(IHRE AUFGABE): Führen Sie den Text über den Trockenbau in Österreich im Anschluss an seinen letzten Satz weiter.

(VORLIEGENDER TEXT):
━━━━━━━━━━━━━━━━
Auf die richtigen Zutaten kommt es an, damit Trockenbau den Anforderungen an Schall- und Brandschutz, Flexibilität und Akustik entspricht. Von innovativen Rezepten wird es künftig mehr geben, denn Trockenbau bleibt stark nachgefragt. Österreich wird in einigen Jahren neun Millionen Einwohner haben und diese benötigen flexiblen und kostengünstigen Wohnraum.
In den letzten Jahrzehnten hat der Trockenbau einen bedeutenden Schritt vorwärts getan. »Vor 15 Jahren war er die klassische Trennwand für Zimmer oder Dachgeschoßausbau. Heute sprechen wir vom Systemgedanken«, informiert Rainer Haubenwaller, Geschäftsführer von rhtb. Der Trockenbau habe sich vom klassischen Handwerk zum Gewerbe auf Ingenieurniveau entwickelt mit Zertifizierungen rund um Brand-, Schall- und Strahlenschutz.
Neben Gips gibt es als Alternativen Lehm und Holzfaser. »Bei jeder Baustelle kommt unser Handwerk vor«, zeigt Gregor Todt, Präsident des Verbandes Österreichischer Stuckateur- und Trockenbauunternehmungen, VÖTB, auf. In der Außenwahrnehmung sei das noch nicht gegeben. »Der Trockenbau ist nach wie vor dem Bauneben- oder -hilfsgewerbe zugeordnet. Es braucht eine Aufwertung«, fordert Rainer Haubenwaller und bemängelt, dass der Trockenbau gegenüber anderen Gewerken zu schwach sei, v.a. gegenüber der Massivbauweise. »Es liegt aber auch teilweise an uns. Wir lobbyieren kaum und betreiben zu wenig Bewusstseinsbildung.«
Viele vermuten unter Trockenbau einfach das Aufstellen von Ständerwänden. »Das stimmt aber nicht«, betont Todt und kündigt eine Informations- und Imagekampagne an. »Wir sind in der Ausführung viel weiter als in der Ausbildung, das ist meine Überzeugung.« Früher hat es drei Platten gegeben, die Brandschutzplatte, die imprägnierte Platte und die Bauplatte, heute gibt es 20 Plattentypen. In bildenden Schulen hat das Handwerk noch nicht Fuß gefasst. Grund sei die Vielschichtigkeit.
━━━━━━━━━━━━━━━━
(DATENSÄTZE):
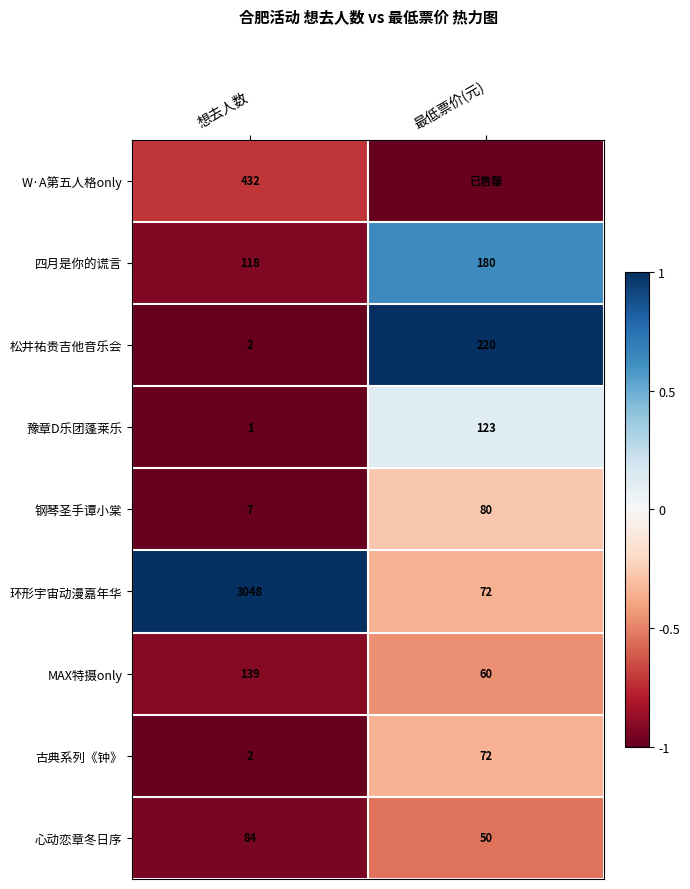

Is the value of MAX特摄only at 想去人数 greater than the value of 松井祐贵吉他音乐会 at 想去人数?

Yes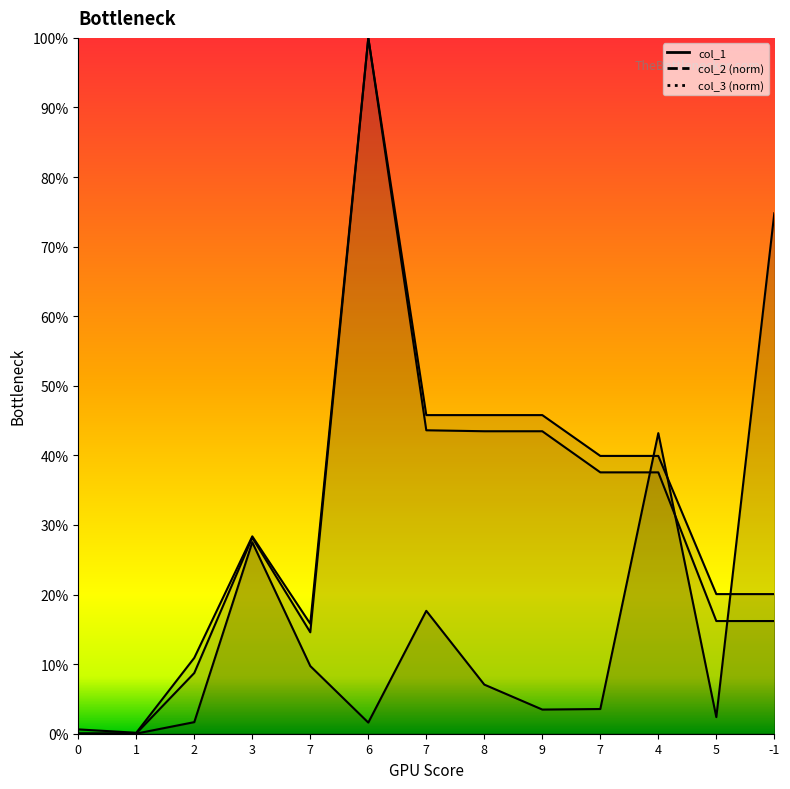

True or false: col_1 and col_2 intersect in this chart.

True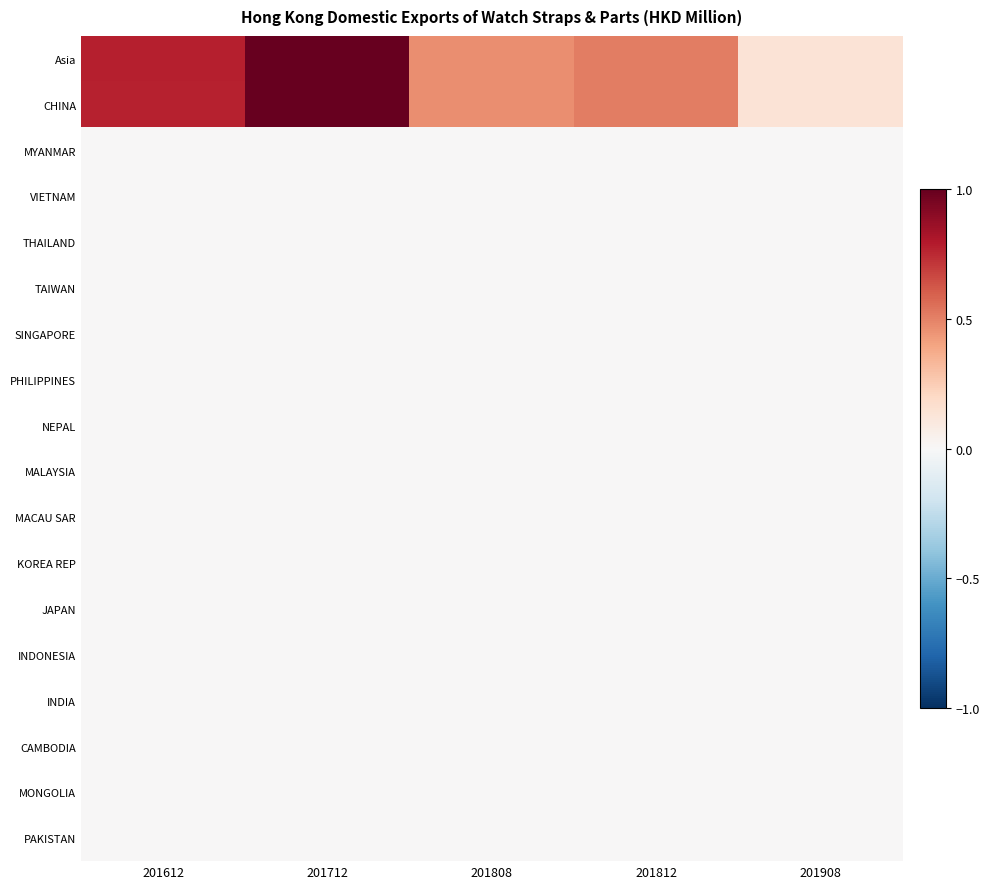

What is the total value across all series at 201812?

1.0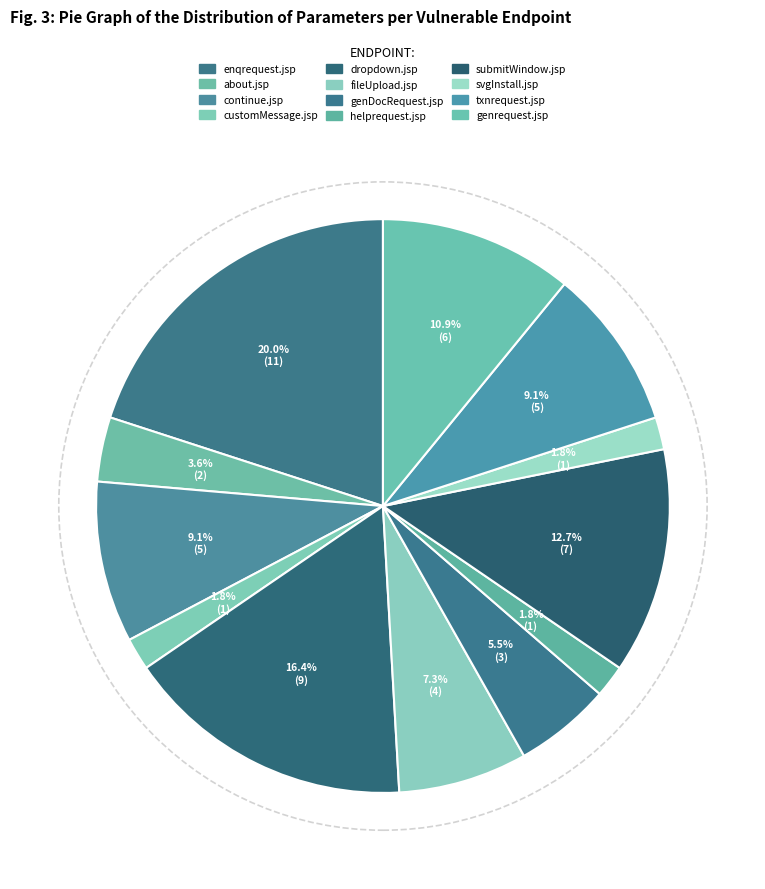

How many slices are in this pie chart?

12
━━━━━━━━━━━━━━━━
(ANTWORT):
»Im Trockenbau ist Schallschutz ebenso integriert wie Bauphysik und Brandschutz. Systeme werden verkauft, die nicht gelehrt werden«, so Todt. In diese Richtung argumentiert auch ein Professor an der TU, der namentlich nicht genannt werden will. Die unübersichtliche Verkaufsstrategie der Industrie bewirke, dass sich die Leute immer weniger auskennen. Das Österreichische Siedlungswerk führt daher als Bauträger vor der Übergabe der Wohnungen u.a. stets punktuelle Schallmessungen durch. »Das hat sich sehr bewährt«, betont Michael Pech, Mitglied des Vorstandes der ÖSW, verantwortlich u.a. für Projektentwicklung und Baumanagement. Die Vielschichtigkeit erfordert gewerksübergreifende Arbeit. Rainer Haubenwaller: »Mit Lean Construction steht ein großer Entwicklungsschritt unmittelbar bevor.« Vernetzte und kollaborative Zusammenarbeit sind Themen, die aktuell aus England und Skandinavien kommen.
Trockenbau Theorie
»Wir haben im Trockenbau, ver-glichen mit anderen Gewerken, eine niedrige Einstiegshürde«, zeigt Michael Allesch, Geschäftsführer Marketing & Vertrieb bei Saint-Gobain Rigips Austria, ein Problem auf. Sub- und Sub-Sub-Unternehmen mit oft fehlendem Wissen kommen zum Einsatz. Was schlecht verarbeitet ist, fällt immer auf das Produkt zurück. »Deshalb müssen Monteure besser geschult werden. Ein normaler Newsletter ist dafür aber zu wenig«, stellt Michael Pech klar. Es bedarf der praktischen Umsetzung.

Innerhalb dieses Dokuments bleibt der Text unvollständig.